There are several types of cone cells, some responding to a limited range of wavelengths and others acting as motion detectors. The three major types are divided into red-, green-, or blue sensitive cones depending on the maximal absorption wavelength of light. In combination therefore, these cells allow us to appreciate the colours of the whole visual spectrum between 400-700nm.
In a digital camera, the resolution of the captured image is dependent on the pixel density of the detector. This is also true in the eye. If we know the density of photoreceptors in the eye, we can find the region that provides the greatest resolution. In the diagram below, the highest density of cone photoreceptor cells in found within the fovea, the region of highest resolution for daylight vision. The highest density of rod photoreceptors is also found in the macular region. Rod and cone densities fall away outside the macula. Thus in normal lighting conditions, the image obtained by the cornea and lens is focused on the macular region and for close-up work, on the fovea. If you focus on an object in front of you, then the image of the surroundings falls on the peripheral retina and it is very difficult to even recognise faces.

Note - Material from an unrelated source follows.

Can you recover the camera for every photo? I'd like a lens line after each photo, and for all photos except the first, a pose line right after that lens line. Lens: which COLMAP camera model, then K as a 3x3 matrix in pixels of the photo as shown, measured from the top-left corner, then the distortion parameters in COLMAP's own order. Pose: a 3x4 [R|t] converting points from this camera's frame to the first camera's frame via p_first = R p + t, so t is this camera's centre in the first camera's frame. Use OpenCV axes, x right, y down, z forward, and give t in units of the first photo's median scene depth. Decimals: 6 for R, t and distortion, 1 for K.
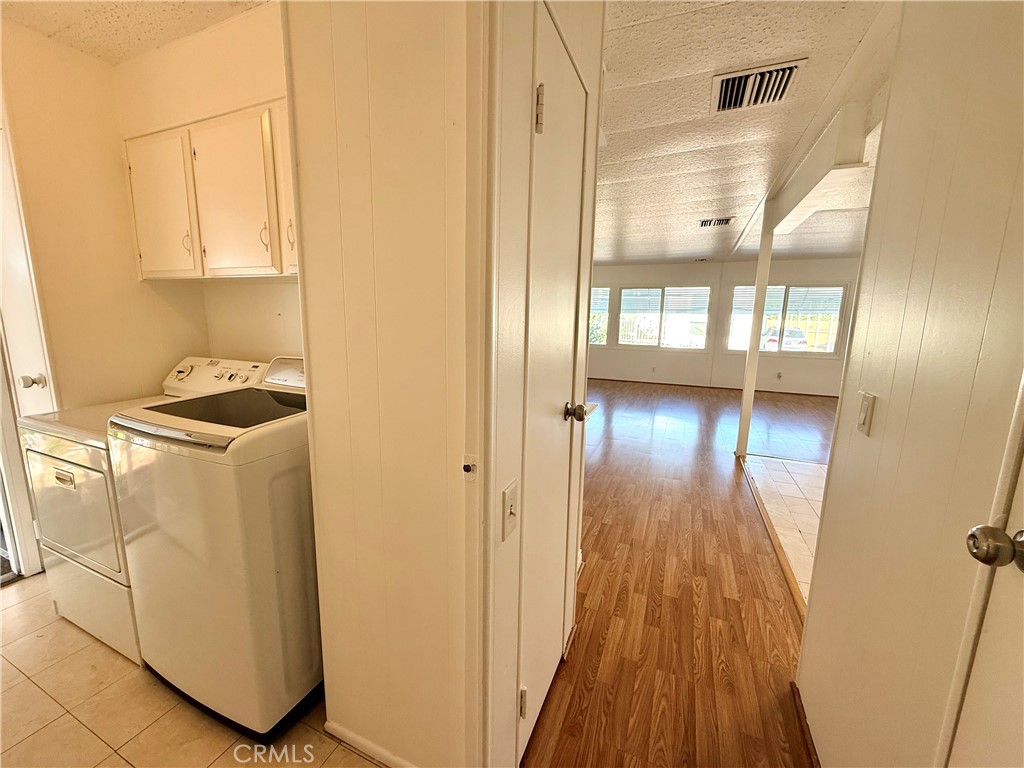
lens RADIAL K [[408.0, 0, 508.0], [0, 408.0, 385.4], [0, 0, 1]] dist [0.000757, -0.000218]
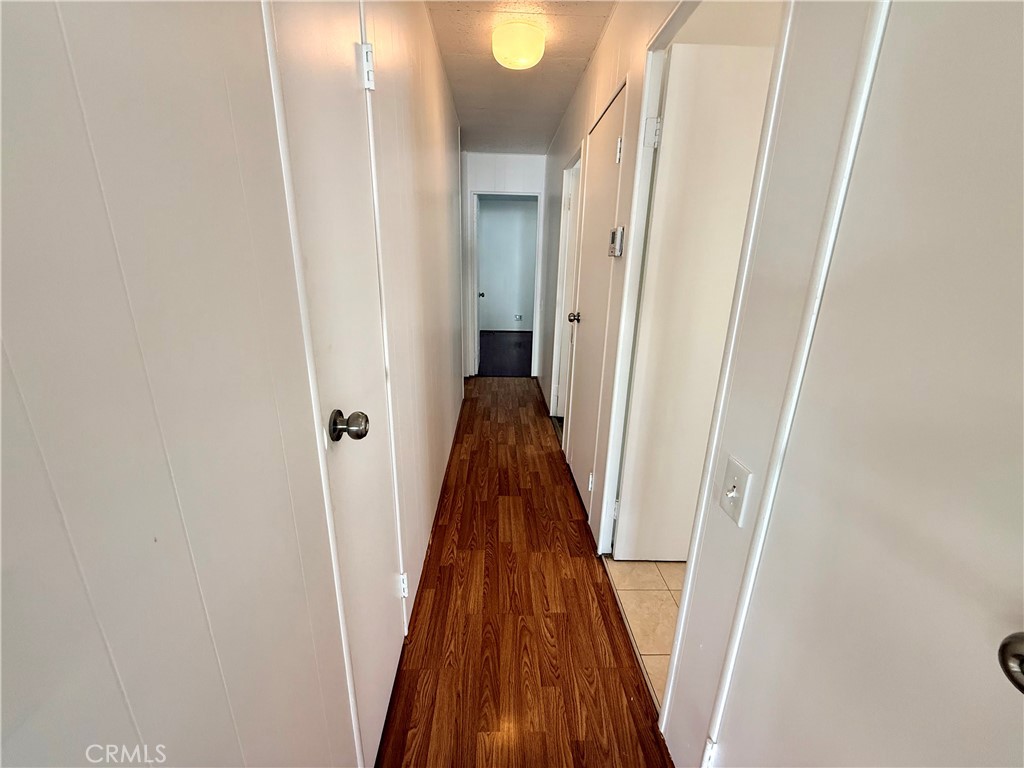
lens RADIAL K [[408.0, 0, 508.0], [0, 408.0, 385.4], [0, 0, 1]] dist [0.000757, -0.000218]
pose [[-0.906510, 0.087755, -0.412963, 0.699782], [-0.105332, 0.900215, 0.422515, -0.256867], [0.408833, 0.426512, -0.806810, 1.642531]]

In diseases that lead to death of photoreceptors, the spatial density of these cells falls and therefore the image starts to degrade, commonly described as blurriness of vision. This is illustrated below where progressive loss of photoreceptors leads to blurred and unrecognisable images. In daily life, this would make it very difficult to read text and to recognise familiar faces. Further loss of photoreceptors would lead to blind spots and regions within the visual field of an individual patient.